Exercise goal:
Scan the records for "Shirey". Report each line that includes it.

Extracted data entries
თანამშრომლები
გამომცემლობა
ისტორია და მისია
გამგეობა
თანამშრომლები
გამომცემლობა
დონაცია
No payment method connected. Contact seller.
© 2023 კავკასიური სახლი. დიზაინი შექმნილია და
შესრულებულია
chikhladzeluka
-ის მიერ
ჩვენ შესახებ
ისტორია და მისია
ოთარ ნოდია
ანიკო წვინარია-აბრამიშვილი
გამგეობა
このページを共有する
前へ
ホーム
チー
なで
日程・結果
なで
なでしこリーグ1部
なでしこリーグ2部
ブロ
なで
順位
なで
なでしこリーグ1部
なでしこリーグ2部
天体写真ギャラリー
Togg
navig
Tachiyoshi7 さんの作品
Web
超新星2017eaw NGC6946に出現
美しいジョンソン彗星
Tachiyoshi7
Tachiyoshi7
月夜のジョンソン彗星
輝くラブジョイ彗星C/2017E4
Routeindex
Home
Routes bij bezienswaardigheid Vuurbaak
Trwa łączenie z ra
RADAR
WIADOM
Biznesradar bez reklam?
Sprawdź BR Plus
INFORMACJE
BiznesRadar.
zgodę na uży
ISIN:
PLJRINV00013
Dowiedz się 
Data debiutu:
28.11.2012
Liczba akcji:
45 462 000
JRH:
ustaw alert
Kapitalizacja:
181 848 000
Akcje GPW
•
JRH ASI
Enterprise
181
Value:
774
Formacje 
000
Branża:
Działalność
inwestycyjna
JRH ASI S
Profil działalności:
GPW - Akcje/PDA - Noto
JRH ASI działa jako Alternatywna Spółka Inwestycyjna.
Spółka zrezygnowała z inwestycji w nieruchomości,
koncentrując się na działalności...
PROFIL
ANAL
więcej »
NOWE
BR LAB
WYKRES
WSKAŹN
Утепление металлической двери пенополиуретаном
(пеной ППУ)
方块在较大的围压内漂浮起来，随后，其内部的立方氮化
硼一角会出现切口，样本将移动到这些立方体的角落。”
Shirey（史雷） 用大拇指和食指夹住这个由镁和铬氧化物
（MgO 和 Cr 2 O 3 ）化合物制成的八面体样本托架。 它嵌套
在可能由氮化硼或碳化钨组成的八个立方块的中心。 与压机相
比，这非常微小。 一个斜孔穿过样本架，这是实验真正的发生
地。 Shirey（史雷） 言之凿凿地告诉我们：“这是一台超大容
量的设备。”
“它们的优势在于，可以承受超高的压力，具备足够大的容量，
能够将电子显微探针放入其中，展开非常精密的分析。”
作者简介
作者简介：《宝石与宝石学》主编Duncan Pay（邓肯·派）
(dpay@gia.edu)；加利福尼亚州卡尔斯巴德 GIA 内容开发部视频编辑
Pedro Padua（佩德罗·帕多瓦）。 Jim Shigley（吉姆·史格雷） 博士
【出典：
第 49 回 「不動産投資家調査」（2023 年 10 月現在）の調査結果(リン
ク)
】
==
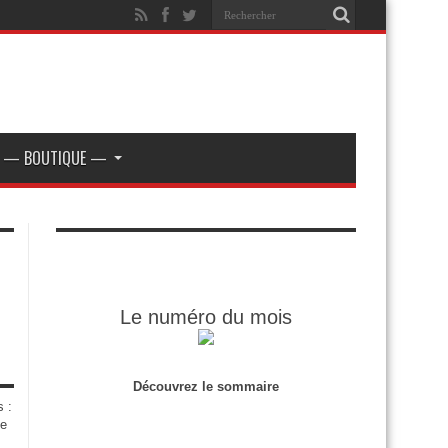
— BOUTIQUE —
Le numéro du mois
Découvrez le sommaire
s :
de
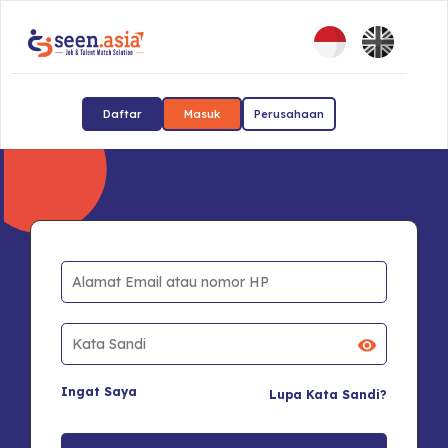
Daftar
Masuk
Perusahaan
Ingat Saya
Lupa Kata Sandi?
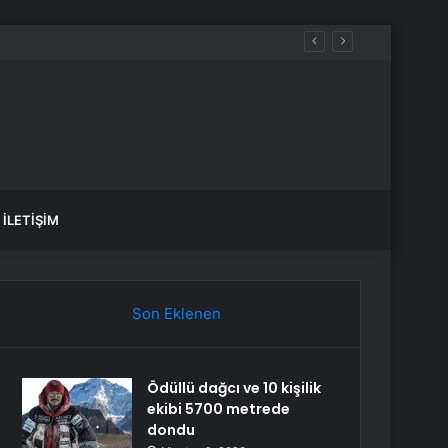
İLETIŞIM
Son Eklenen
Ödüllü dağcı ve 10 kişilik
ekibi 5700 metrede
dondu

Solution for this task:
Shirey（史雷） 用大拇指和食指夹住这个由镁和铬氧化物
地。 Shirey（史雷） 言之凿凿地告诉我们：“这是一台超大容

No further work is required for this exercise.